> **About this task**
For the entries that follow, report how many lines include the word "good" and add nothing.

━━━ Information

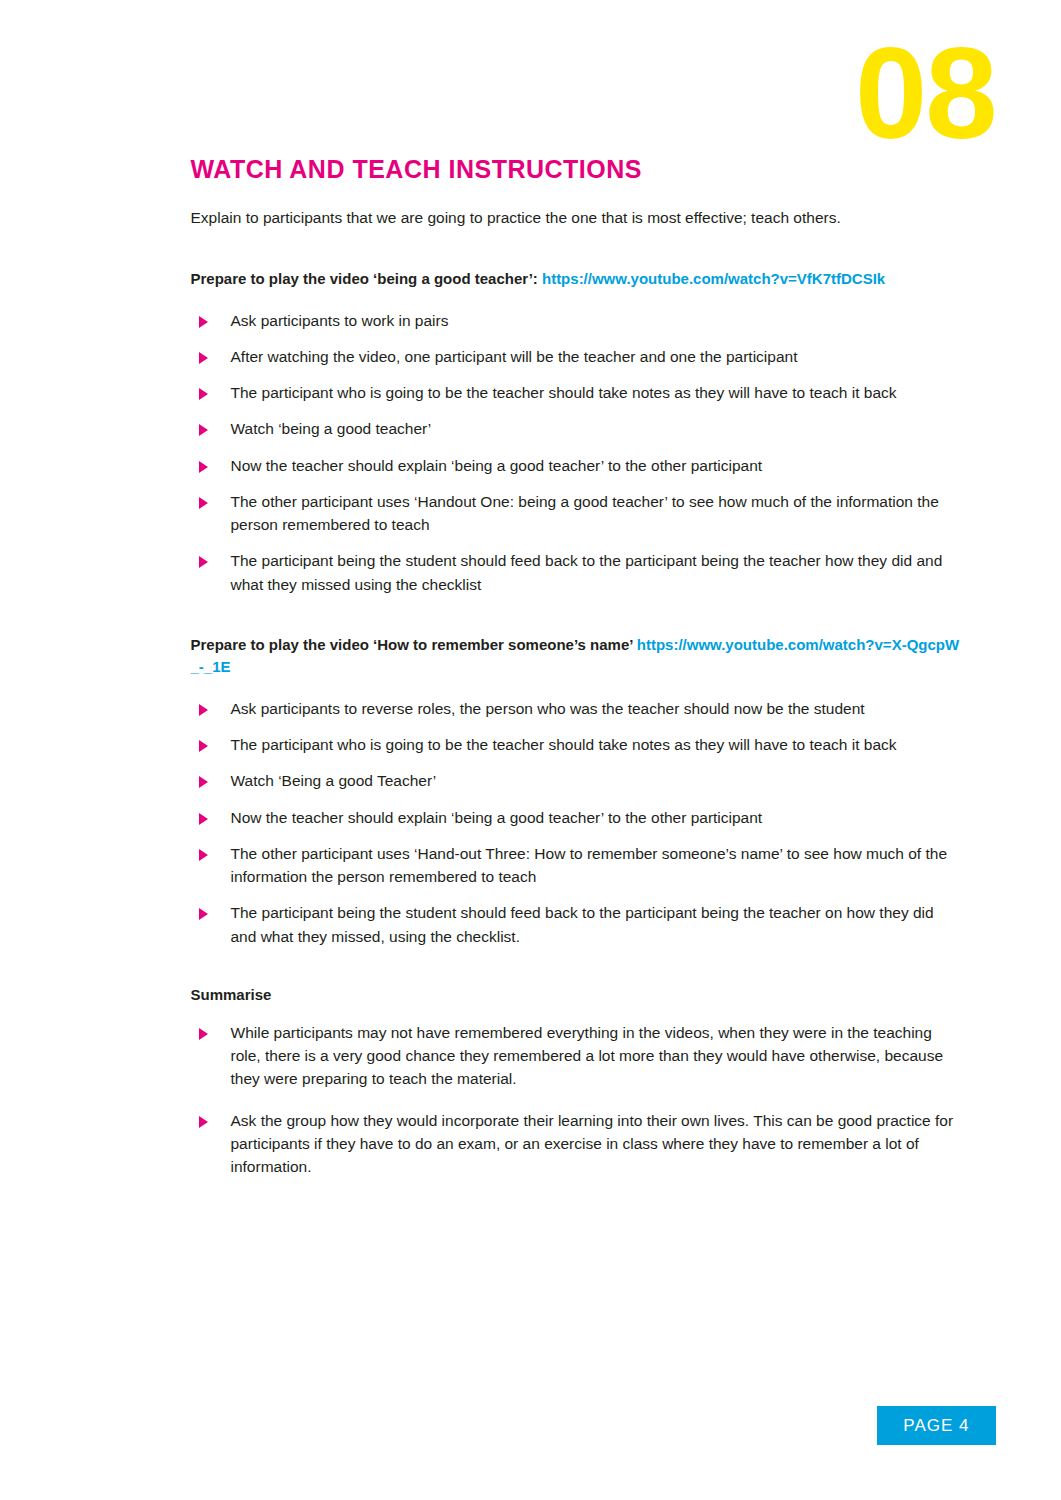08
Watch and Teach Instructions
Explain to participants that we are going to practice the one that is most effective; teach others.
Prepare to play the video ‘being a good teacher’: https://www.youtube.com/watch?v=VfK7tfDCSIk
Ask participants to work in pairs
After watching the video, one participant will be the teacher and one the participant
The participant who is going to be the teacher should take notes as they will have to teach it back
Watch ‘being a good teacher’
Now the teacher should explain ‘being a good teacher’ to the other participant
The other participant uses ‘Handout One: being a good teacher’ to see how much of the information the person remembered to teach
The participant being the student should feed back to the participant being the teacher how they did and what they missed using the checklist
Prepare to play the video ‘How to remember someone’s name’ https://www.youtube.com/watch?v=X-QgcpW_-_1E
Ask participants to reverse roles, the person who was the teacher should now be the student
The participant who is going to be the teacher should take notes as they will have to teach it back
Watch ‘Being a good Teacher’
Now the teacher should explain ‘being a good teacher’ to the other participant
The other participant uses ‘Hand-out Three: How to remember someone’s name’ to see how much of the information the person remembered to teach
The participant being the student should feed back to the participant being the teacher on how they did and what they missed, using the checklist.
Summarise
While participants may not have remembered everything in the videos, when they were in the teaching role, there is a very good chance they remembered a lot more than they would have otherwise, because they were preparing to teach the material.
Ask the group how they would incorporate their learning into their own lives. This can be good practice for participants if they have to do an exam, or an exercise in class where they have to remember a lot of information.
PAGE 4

━━━━━━
━━━ Information

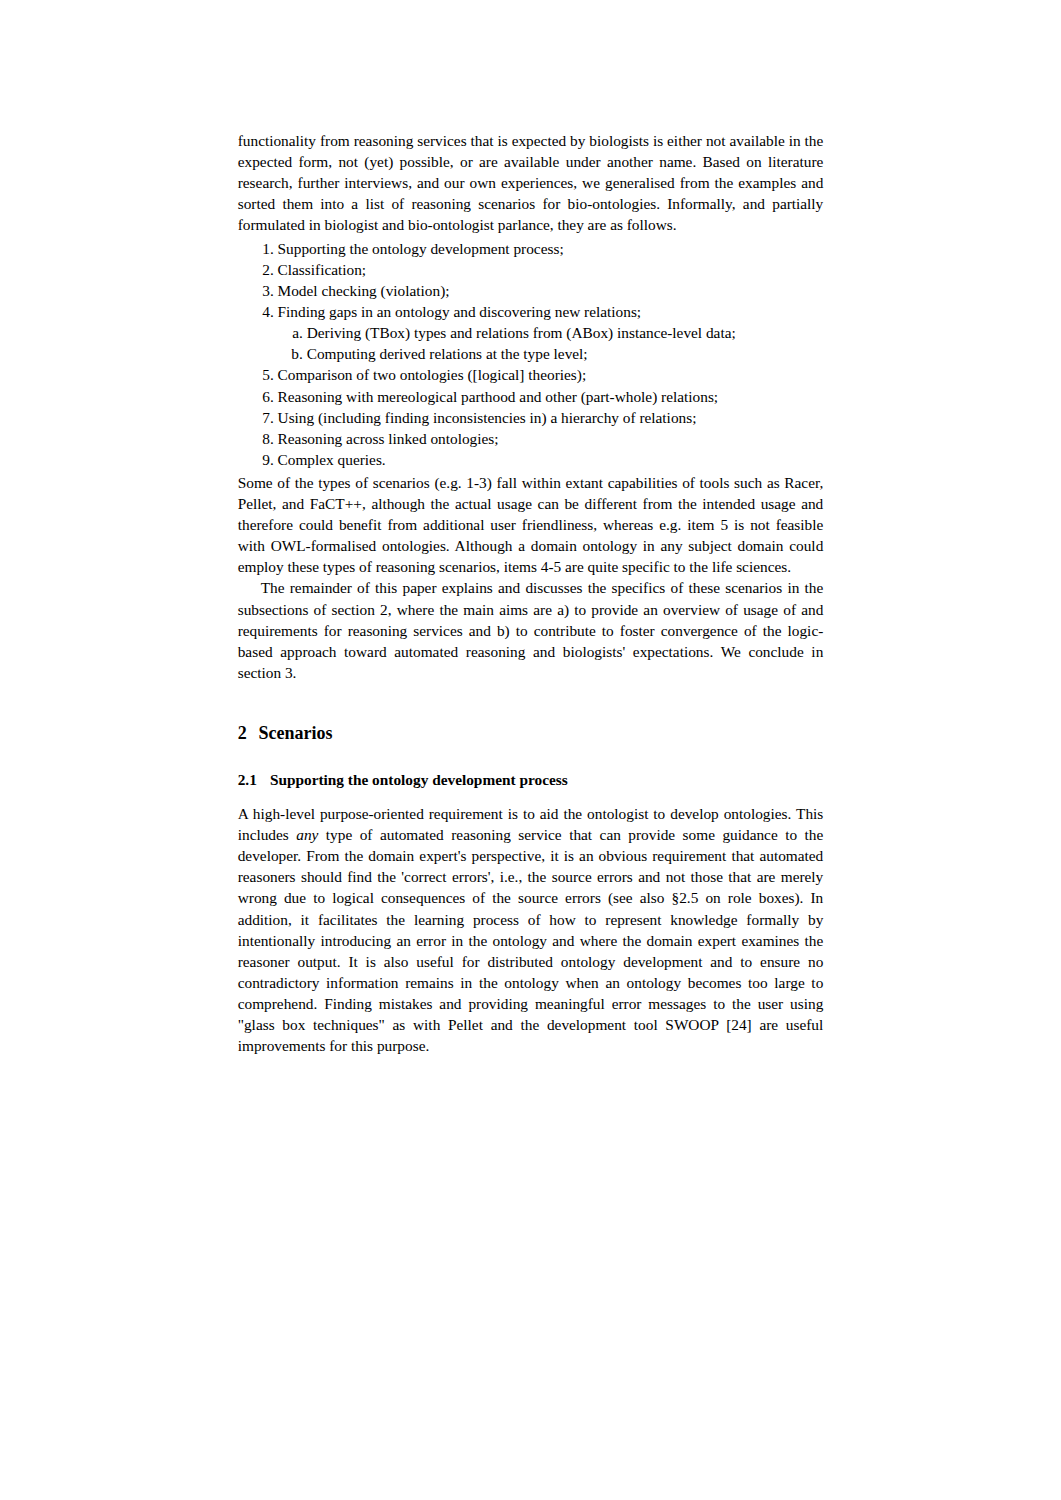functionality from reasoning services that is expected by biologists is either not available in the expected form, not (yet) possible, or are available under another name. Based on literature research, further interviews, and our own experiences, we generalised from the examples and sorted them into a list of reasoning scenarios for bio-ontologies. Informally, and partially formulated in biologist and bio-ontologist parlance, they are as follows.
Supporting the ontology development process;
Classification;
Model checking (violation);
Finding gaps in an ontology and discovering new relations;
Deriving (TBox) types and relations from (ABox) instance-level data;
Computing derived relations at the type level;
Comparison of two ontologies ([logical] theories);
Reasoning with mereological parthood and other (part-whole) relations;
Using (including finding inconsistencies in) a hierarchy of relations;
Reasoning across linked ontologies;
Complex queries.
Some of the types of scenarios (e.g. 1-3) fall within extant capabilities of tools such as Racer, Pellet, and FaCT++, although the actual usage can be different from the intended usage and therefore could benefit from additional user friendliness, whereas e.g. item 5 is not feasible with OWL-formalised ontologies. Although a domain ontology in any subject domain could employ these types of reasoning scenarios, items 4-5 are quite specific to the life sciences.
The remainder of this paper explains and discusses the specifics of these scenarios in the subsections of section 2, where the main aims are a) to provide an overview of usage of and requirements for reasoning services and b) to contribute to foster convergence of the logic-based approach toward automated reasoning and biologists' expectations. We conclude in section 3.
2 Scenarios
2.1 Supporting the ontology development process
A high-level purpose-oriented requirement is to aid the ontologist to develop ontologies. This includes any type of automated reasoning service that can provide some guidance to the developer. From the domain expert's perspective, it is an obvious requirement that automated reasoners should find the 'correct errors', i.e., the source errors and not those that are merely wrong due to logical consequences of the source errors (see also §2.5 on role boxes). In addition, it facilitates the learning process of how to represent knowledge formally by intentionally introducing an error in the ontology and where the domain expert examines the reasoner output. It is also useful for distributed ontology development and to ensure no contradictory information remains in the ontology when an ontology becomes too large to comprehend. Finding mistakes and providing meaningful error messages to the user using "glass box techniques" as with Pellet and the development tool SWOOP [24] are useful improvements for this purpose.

━━━━━━

> **Solution below**
8